Summer Bishil’s road to a starring role in a major Hollywood film feels awfully like a Hollywood dream.
After some TV work in soaps and “Hannah Montana,” she hears from an Oscar-winning scribe-producer who’s offering the lead. Except the filmmaker is Alan Ball — and what the teenagers in his “American Beauty” went through is nothing compared with what he has in mind for Bishil.
Ball found the material for his directorial debut “Nothing Is Private” — which was bought by Warner Independent at the Toronto Film Festival and is scheduled for release in 2008 — in Alicia Erian’s “Towelhead,” an unflinching coming-of-age novel about Jasira, a Lebanese-American girl who’s desire for suburban acceptance brings her face-to-face with racism, sexism and, ultimately, abuse.
“I saw people from all over the world” in the hunt for a leading lady, says Ball, creator of HBO skein “Six Feet Under,” “but then Summer walked in and that was it.”
Bishil, 19, was born in Pasadena, Calif., but moved to the Middle East with her family at the age of 3. They returned to the U.S. five years ago, and Bishil quickly found her look wasn’t very popular among casting directors.
When the script for “Nothing Is Private” arrived, she was determined to get the part.
And when she did, her parents were remarkably supportive, especially when it came to scenes in which Jasira is molested by her neighbor (Aaron Eckhart).
Ball’s intention was to focus on expressions, not body parts, and shot the scene entirely above the shoulders. It’s Bishil’s performance, in close-up, that carries it — bravery and honesty mixed with fragility and pain.
“There were these long notes in the script of how it was supposed to be handled,” recalls Bishil. “That character was so complex and I worked on it so much. I didn’t identify with her life, but I felt connected to her. I understand her solitude and loneliness and displacement.”
Since “Nothing Is Private,” Bishil’s Hollywood story has gone more to script. Next up is a major role in Wayne Kramer’s “Crossing Over” with Harrison Ford and Sean Penn. In it she plays a Bangladeshi immigrant and devout Muslim.
While the character is different, Bishil says some of the themes are the same, namely how the desire for acceptance can lead to a deeper isolation.
AN ACTOR SHOULD ALWAYS: “Try to be honest with themselves. I think that every time you lie to yourself, you shrink and erase a little bit of who you are. It leaves a person vacant, and you can’t build a character out of nothing.”

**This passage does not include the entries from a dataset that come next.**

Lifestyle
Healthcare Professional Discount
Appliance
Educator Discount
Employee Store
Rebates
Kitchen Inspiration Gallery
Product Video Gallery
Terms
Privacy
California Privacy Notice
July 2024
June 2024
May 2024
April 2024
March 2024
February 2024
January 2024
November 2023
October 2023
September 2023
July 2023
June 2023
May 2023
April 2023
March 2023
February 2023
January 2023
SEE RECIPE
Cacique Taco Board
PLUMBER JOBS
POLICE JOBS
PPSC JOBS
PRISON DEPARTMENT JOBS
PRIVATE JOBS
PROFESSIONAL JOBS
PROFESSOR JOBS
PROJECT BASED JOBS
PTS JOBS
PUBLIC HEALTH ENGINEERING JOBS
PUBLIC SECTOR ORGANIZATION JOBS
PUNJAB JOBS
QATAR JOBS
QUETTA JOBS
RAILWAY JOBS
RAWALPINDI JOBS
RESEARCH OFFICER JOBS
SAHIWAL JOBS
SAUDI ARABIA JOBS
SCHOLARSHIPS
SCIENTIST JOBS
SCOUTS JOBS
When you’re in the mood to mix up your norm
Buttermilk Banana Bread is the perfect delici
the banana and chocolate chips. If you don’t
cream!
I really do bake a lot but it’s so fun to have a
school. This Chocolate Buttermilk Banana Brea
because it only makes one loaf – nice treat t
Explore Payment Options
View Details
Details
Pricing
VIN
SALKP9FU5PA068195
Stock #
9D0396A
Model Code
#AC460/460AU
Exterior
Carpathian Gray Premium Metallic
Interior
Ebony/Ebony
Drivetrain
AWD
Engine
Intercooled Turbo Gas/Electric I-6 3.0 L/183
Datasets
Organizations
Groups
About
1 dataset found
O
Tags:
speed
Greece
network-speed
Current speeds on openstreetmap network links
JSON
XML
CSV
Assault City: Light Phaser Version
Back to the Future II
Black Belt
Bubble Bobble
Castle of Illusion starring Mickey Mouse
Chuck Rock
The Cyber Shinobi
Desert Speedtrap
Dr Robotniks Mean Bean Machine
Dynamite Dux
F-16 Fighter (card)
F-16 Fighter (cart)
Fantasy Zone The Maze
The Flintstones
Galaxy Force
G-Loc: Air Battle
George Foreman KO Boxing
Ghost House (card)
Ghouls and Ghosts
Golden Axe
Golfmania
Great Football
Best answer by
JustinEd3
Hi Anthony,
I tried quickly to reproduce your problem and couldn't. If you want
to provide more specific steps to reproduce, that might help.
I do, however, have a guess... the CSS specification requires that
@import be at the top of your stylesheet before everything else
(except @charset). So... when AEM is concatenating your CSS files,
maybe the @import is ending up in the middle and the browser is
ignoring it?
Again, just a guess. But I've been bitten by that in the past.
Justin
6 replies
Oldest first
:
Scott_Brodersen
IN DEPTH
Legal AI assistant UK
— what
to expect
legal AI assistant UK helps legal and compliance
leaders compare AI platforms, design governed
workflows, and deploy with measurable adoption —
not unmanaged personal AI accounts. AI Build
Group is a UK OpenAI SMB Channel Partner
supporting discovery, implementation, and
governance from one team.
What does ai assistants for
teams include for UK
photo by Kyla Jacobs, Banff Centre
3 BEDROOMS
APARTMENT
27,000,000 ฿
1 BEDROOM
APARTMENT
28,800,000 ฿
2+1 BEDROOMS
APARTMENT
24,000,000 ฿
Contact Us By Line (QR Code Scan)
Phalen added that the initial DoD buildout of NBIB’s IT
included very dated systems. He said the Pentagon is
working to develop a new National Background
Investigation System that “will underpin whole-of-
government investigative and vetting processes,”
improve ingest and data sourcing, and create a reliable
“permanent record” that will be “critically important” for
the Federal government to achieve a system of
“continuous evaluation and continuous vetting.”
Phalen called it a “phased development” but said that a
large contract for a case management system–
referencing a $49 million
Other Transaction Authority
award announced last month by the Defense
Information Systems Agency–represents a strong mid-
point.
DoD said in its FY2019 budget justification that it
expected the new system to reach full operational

I’M INSPIRED BY: “Architecture. There are some exceptional minds out there building and conceptualizing close to or completely self-sufficient homes and buildings, and the aesthetics are astounding.”
FAVORITE FILM CHARACTER: “Nathan Landau, played by Kevin Kline in ‘Sophie’s Choice.’ His performance knocked me off my feet. I was still thinking about that character long after the film had ended.”